Alliance Manchester Business School

Overview

My interest is in the kidneys: how they control blood pressure and what happens when things go wrong. The kidneys are responsible for ensuring that we excrete water, salt and other waste products in the urine. Normally they are very good at balancing our daily intake of water and nutrients in food against losses in the urine. However when this goes wrong an individual may develop high blood pressure (hypertension) which can lead to heart disease and may ultimately be fatal. Other diseases, such as diabetes, can damage the kidneys and impair their ability to function normally, making the situation worse. Research in my laboratory focuses on two areas of kidney function: (i) The role played a hormone called urotensin II in kidney disease arising from high blood pressure and diabetes. By understanding how and why urotensin II affects kidney function in disease, we are developing ways to prevent damage to the kidneys. (ii) Growth and function of an unborn baby’s kidneys can be altered permanently, leading to high blood pressure in later life, if the mother has a poor diet or is stressed during her pregnancy. Our work aims to understand how this process can be prevented or reversed.

Biography

Biography

Nick Ashton is a Senior Lecturer in Physiology in the Division of Cardiovascular Sciences of the Faculty of Biology, Medicine and Health and is also affiliated with the Cardiovascular, Metabolic and Nutritional Sciences research domain.

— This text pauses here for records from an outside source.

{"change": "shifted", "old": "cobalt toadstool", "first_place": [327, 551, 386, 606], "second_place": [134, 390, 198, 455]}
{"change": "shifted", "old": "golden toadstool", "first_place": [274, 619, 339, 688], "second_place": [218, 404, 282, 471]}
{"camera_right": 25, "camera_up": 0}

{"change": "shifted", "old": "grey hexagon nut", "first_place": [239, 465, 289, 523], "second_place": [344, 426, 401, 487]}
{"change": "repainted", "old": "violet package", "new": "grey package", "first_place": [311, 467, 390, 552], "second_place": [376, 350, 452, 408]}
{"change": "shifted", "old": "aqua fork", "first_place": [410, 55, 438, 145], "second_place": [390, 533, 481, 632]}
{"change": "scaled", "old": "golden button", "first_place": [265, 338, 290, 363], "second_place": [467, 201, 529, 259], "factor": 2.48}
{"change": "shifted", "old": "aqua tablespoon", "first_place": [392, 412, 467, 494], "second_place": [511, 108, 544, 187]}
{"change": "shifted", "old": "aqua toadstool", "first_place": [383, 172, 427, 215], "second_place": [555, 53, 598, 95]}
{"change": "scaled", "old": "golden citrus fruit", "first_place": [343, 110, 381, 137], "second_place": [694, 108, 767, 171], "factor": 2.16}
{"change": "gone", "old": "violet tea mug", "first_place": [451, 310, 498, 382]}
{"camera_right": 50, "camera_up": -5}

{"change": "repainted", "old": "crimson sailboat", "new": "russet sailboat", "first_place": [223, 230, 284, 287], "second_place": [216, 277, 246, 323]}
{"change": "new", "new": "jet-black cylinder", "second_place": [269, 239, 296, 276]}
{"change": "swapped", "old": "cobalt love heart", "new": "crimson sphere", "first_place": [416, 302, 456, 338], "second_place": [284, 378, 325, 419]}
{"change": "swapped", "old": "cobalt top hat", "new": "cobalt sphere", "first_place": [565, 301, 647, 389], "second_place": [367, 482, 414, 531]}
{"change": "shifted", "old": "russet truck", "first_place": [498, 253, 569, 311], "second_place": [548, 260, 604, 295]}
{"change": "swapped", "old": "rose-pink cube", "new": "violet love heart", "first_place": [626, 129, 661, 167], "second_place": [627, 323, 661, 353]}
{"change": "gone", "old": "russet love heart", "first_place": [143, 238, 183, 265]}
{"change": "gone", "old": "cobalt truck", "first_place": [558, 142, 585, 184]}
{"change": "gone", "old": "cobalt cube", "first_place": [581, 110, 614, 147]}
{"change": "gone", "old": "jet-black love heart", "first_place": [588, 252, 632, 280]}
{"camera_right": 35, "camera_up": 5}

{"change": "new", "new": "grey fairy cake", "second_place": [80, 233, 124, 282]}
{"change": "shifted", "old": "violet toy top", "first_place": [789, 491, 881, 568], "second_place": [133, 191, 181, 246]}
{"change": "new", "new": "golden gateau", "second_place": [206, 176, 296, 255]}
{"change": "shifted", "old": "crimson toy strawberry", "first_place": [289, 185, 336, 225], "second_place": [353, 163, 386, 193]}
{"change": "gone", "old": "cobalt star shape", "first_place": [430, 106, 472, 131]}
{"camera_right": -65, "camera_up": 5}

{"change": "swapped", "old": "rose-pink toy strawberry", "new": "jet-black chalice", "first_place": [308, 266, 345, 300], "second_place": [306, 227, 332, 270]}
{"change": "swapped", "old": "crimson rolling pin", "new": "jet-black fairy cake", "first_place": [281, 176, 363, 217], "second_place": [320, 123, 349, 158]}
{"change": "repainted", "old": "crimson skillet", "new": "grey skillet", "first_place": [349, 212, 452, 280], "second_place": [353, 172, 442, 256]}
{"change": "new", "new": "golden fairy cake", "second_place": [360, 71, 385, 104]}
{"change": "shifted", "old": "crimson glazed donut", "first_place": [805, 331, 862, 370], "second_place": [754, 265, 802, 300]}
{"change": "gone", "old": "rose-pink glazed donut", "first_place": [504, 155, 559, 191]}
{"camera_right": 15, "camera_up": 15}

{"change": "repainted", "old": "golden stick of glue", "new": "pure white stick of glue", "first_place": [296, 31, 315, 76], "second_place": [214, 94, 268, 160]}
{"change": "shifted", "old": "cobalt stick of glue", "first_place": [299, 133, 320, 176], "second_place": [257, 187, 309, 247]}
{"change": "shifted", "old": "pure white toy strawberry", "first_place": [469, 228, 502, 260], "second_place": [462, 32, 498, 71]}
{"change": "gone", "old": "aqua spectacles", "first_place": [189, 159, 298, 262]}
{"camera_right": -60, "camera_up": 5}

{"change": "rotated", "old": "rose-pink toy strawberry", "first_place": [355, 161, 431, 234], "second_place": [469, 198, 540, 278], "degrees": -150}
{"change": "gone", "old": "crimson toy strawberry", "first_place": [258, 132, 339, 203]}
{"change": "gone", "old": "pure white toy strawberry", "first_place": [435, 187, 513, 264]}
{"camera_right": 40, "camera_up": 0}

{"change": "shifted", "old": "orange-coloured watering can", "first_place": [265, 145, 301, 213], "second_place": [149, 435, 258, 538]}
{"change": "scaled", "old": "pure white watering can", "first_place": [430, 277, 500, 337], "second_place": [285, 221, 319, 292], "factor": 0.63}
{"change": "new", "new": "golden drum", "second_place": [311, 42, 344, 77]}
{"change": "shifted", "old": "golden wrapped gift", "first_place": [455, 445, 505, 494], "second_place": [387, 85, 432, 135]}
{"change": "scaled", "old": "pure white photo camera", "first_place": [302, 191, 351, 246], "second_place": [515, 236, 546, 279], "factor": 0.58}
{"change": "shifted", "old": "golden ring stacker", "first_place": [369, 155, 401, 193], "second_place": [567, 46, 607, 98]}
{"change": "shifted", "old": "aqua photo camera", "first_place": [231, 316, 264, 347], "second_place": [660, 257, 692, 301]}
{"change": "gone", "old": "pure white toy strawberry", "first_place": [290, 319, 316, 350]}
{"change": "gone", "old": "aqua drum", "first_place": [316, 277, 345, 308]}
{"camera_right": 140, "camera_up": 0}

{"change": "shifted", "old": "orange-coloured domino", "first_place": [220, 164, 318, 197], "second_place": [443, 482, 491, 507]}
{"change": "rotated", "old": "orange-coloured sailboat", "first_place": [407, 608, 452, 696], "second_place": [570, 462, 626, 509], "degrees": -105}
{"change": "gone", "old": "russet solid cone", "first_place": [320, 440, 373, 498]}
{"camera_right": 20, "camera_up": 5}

Nick obtained his first degree in Zoology from the University of Sheffield (1983) before joining Prof Richard Balment’s group at Manchester for his PhD in renal physiology (1987). His initial postdoctoral training saw a change of direction to study the exocrine pancreas with Prof Roger Green (Manchester) and Prof Barry Argent (Newcastle). However, he returned to the kidney, which has remained his primary interest, with a postdoctoral position in 1991 at the Memorial University of Newfoundland, Canada.

Upon returning to the UK in 1993, Nick took up a lectureship in Physiology at the University of Sunderland where he established an independent laboratory studying the developmental origins of cardio-renal disease. In 1998 he returned to Manchester to take up a lectureship in Physiology and to renew collaborations with the renown Manchester Renal Group.

Nick has published over 50 peer reviewed papers in the area of renal physiology and hypertension. His work has been funded by the British Heart Foundation, the Wellcome Trust and BBSRC. He has successfully supervised 11 PhD students and currently has 3 PhD students in the lab. Nick is currently an Academic Editor for PLOS ONE and has served on the Editorial Boards of the Journal of Hypertension and the Journal of Developmental Origins of Health and Disease. He is a member of the external referee panel for Kidney Research UK.